Por ejemplo, hace una semana, Movimiento Ciudadano se movió denunciando a Hugo López-Gatell ante la Secretaría de la Función Pública: “las decisiones negligentes del doctor Hugo López-Gatell al frente de la estrategia nacional contra el Covid-19 han tenido severas consecuencias en la salud y la vida de las y los mexicanos”, dijeron los demandantes.

Sé de al menos un mandatario “movimientario” cuyas acciones han tenido consecuencias más que severas en los ciudadanos que gobierna.

La senadora del Partido Acción Nacional, Josefina Vázquez Mota, también entró al juego y presentó una queja ante la Comisión Interamericana de los Derechos Humanos, donde agarra parejo contra el Gobierno Federal, pero, ¡faltaba más!, con énfasis en López-Gatell.

Por otra parte, la flamante senadora panista María Lilly del Carmen Téllez García (antes Morena, antes TV Azteca, antes Telemax, mañana quién sabe), publicó en Twitter que denunciará a López-Gatell por “por inepto, irresponsable, por negligencia criminal. Le (sic) ha mentido a los ciudadanos y al Sr. Presidente”.

Y añade que “Estamos hartos de los políticos que solo piensan en salvar elecciones sin ver que la gente solo quiere salvar la vida y su trabajo” (recontra sic).

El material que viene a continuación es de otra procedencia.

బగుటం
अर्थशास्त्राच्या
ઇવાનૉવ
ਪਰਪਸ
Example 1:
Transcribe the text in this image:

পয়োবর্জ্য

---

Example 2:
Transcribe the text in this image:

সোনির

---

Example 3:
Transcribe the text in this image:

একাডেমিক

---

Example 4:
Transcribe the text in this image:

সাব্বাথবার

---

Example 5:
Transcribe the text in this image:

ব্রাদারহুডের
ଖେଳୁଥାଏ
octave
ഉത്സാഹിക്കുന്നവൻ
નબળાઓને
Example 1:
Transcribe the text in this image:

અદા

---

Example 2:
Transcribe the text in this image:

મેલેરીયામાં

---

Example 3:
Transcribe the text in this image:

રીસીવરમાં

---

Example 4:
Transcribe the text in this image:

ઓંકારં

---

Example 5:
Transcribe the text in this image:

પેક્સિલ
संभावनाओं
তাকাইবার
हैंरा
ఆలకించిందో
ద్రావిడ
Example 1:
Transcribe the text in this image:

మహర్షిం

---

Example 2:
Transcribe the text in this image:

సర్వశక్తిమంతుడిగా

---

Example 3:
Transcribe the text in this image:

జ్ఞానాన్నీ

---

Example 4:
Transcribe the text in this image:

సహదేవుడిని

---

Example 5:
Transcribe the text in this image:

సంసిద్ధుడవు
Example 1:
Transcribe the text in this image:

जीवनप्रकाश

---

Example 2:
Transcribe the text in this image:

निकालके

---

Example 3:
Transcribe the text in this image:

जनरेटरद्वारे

En el caso particular de la locutora-periodista y transgénica política, estoy completamente de acuerdo con ella: sí, los mexicanos estamos hartos de que los políticos sólo piensen en “salvar” elecciones y su chamba. Ella misma es el más vivo ejemplo.

Porque precisamente estas denuncias tienen un factor común. Ninguna ha dado una opción para “corregir” el rumbo presuntamente equivocado de la estrategia federal contra la epidemia.

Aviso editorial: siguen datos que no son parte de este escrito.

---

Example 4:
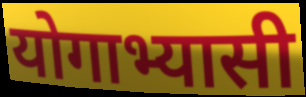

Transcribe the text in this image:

योगाभ्यासी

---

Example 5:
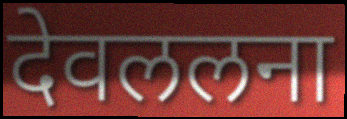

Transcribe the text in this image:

देवललना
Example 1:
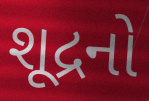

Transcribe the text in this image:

શૂદ્રનો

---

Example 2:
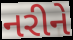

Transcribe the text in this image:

નરીને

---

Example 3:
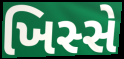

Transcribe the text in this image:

ખિસ્સે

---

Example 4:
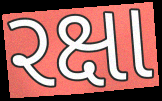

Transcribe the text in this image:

રક્ષા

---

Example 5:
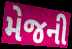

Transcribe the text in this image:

મેજની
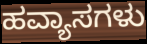
ಹವ್ಯಾಸಗಳು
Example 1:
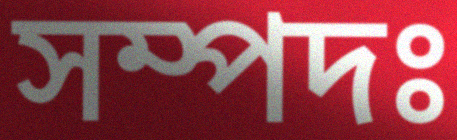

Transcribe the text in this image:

সম্পদঃ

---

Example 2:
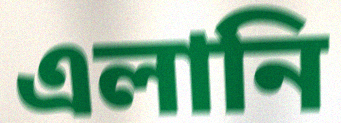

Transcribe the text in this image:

এলানি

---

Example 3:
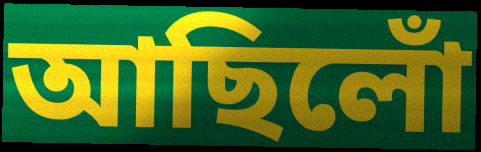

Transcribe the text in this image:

আছিলোঁ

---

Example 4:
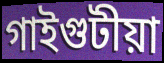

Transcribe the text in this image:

গাইগুটীয়া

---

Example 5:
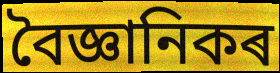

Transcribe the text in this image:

বৈজ্ঞানিকৰ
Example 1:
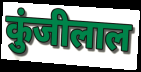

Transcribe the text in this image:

कुंजीलाल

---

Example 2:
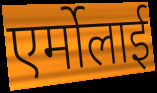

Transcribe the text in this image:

एर्मोलाई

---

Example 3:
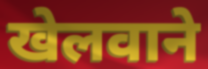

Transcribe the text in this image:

खेलवाने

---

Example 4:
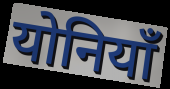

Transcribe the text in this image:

योनियाँ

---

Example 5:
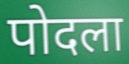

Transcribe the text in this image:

पोदला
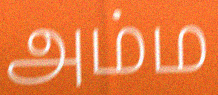
அம்ம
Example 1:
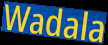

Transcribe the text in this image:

Wadala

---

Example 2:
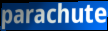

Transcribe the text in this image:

parachute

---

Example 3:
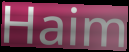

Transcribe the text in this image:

Haim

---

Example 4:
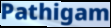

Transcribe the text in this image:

Pathigam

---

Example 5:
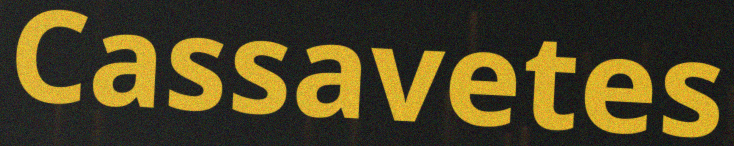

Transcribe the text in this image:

Cassavetes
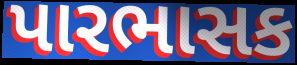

Además, ninguna ha considerado que esa estrategia es una base coordinante, pero no vinculante, porque la medida del éxito o fracaso la determinan las autoridades sanitarias de cada estado (gobernadores), los brazos operativos de la estrategia nacional.

No sé que algún partido haya denunciado a un gobierno estatal por la forma cómo ha aplicado su propia estrategia.

Vaya, ni siquiera han sido acuciosos en indagar cómo se están usando los recursos públicos en cada estado en sus versiones locales, a veces muy peculiares por no decir inexplicables, del combate al Covid 19.

En Nuevo León, por ejemplo, donde además la efervescencia electoral distractora ya empieza a hacer uso de zancadillas mediáticas, un ejemplo de la vieja normalidad que nos espera con la clase de políticos que tenemos… Perdón, debí decir “la calaña”.

En resumidas cuentas, para la percepción de la gente la epidemia no cede, así lo diga el Presidente o lo afirme el doctor López-Gatell.

No cederá mientras se sigan boicoteando (y eso sí es criminal) los lineamientos federales y aceptando sin chistar las ocurrencias estatales.

Y aún cuando los indicadores den esperanzas a los científicos que analizan el comportamiento de la epidemia, nadie lo creerá si antes no entendemos, todos, que nos han hecho más daño los saboteadores políticos que los ciudadanos irresponsables, y que no terminará este azote hasta que nos resignemos a que las cosas (incluyendo la política) ya no deben ser como antes.

Así que, con la pena señor Presidente, la nube todavía está muy flaca, lloverá cuando a ella se le pegue la gana.